Судьи вскочили со своих мест; стражники растерянно смотрели на председателя: он был в ярости, но продолжал сидеть.
— Всем молчать! — крикнул он в бешенстве, — Стражники, исполняйте свой долг!
Человек этот чувствовал за собою столь могущественную поддержку, что не ведал страха, а мысль о небесной каре никогда не приходила ему в голову.
— Достопочтенные отцы, каково ваше мнение? — обратился он к монахам, сделав им знак.
— Наше мнение, что дьявол старается спасти своего друга… Obmutesce, Satanas,[8] — вскричал отец Лактанс страшным голосом, как бы вновь изгоняя беса.
Огонь, поднесенный к пороху, не оказывает столь мгновенного действия, какое оказали эти слова.
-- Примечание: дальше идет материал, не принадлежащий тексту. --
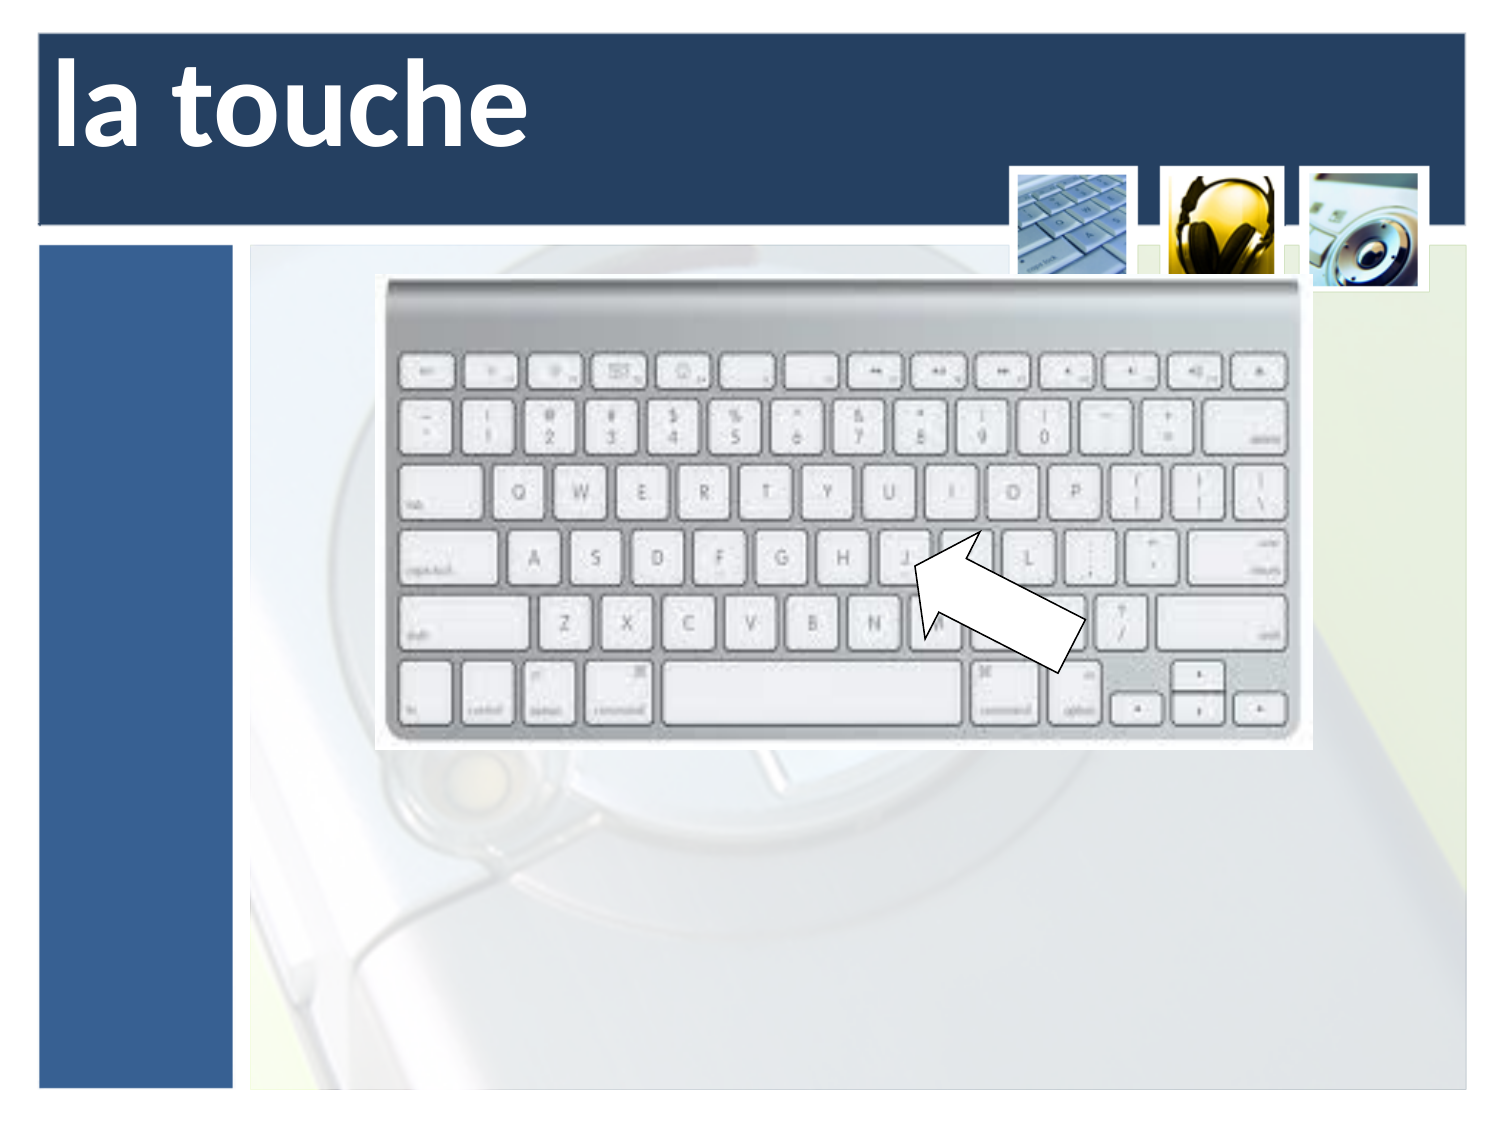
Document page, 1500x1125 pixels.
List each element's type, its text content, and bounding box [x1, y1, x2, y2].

picture [0, 0, 1500, 1125]
text_box la touche [36, 14, 1224, 179]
Жанна де Бельфиель порывисто встала; встала во всей красе своей юности, которая производила еще большее впечатление, благодаря ее необычной одежде; казалось, это душа, вырвавшаяся из ада, предстала перед своим соблазнителем; настоятельница обратила на монахов взгляд своих черных глаз, и Лактанс потупился; она босыми ногами ступила два шага, гулко отдавшиеся в подмостках; свеча, которую она держала в руке, казалась мечом ангела.
— Молчите, обманщик! — сказала она решительно. — Дьявол, обладавший мною, это вы; вы обманули меня, его не за что судить; только сегодня я узнала, что его судят; сегодня я поняла, что ему грозит смерть, и я буду говорить.
— Женщина, тебя совращает дьявол!
— Скажите лучше, что меня вразумляет раскаяние; девушки, такие же несчастные, как и я, встаньте; подтвердите, что он не виновен.
— Клянемся! — ответили юные послушницы, все еще стоявшие на коленях; тут они залились слезами, потому что не обладали таким непреклонным мужеством, как их настоятельница.
Аньеса, произнеся эти слова, до того испугалась, что вскричала, обращаясь к народу:
— Помогите! Они меня накажут, они меня убьют!
И она бросилась в гущу толпы, увлекая за собою подругу; народ принял их с готовностью; тысячи голосов обещали им покровительство; со всех сторон послышались проклятия; мужчины стучали палками по полу; никто не осмелился воспрепятствовать тем, кто передавал девушек из рук в руки, помогая им выбраться на улицу.